Paul Krugman: Not a Reader
Wednesday, February 2nd, 2005Yes, my friends, today I finally admit that Paul Krugman does not read this blog. Still, I’m going to connect the dots and claim that he takes inspiration from this fine domain. His latest op-ed column, channeled by way of Brad DeLong, explains that the long-run rate of return from diverse stock investment cannot exceed GDP. Krugman explains that unless the aggregate Price-to-Earnings ratio of stocks continually rises, stock prices must reflect profit growth. And corporate profit growth cannot, over the long-run, be geater than GDP, since that would imply the corporate sector’s eventually becoming larger than the country’s economy itself.

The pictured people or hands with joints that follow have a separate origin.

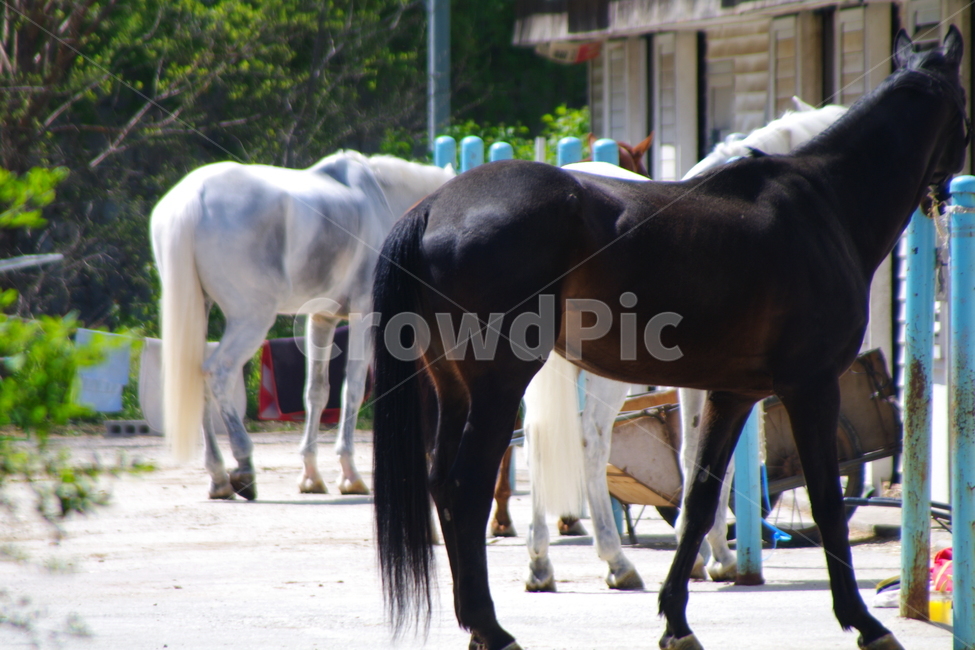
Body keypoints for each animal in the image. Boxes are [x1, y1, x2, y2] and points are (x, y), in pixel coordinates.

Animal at [150, 151, 454, 499]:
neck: (384, 201)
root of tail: (192, 199)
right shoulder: (365, 314)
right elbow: (353, 389)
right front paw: (350, 475)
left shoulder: (321, 318)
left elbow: (317, 392)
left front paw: (311, 475)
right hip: (251, 319)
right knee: (218, 374)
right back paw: (243, 466)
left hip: (201, 311)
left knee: (198, 378)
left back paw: (218, 478)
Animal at [509, 97, 849, 595]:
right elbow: (716, 463)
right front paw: (719, 555)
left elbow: (694, 456)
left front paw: (698, 554)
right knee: (591, 439)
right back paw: (617, 561)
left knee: (536, 439)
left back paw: (539, 565)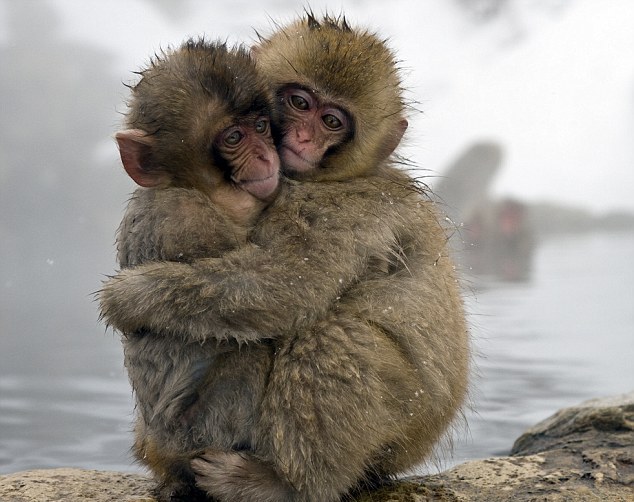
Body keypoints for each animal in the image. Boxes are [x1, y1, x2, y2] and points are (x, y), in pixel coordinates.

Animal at [108, 39, 278, 502]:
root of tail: (157, 452)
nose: (266, 154)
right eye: (234, 138)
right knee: (249, 354)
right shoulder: (185, 220)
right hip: (194, 432)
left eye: (261, 126)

This logic is, in some sense, an amplification of the now-classic Sacarny post, “Conversations with Father: Part 1.” Father was happy to hear that Krugman agrees with him.
Yet the privatizers continue their attack! Former CEA chief economist Andrew Samwick has responded to Krugman’s piece, outlining a defense to Krugman’s argument. I can’t say I understand it, which is a reflection of the complexity of this argument, and thus my understanding of it, not a reflection of Samwick.

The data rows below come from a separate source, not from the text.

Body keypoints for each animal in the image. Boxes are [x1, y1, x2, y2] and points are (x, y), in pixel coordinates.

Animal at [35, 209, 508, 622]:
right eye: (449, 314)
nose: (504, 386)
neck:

Dean Baker, with whom Krugman claims to have worked out the math for his privatization attack, replies to Samwick via MaxSpeak. Again, I am confused.
The blogosphere seems to be advancing well-reasoned arguments along quite quickly, maybe a bit too quickly for my increasingly-economically-inclined mind. Hopefully Samwick will explain himself again, in more Krugmanesque terms. If only they all could!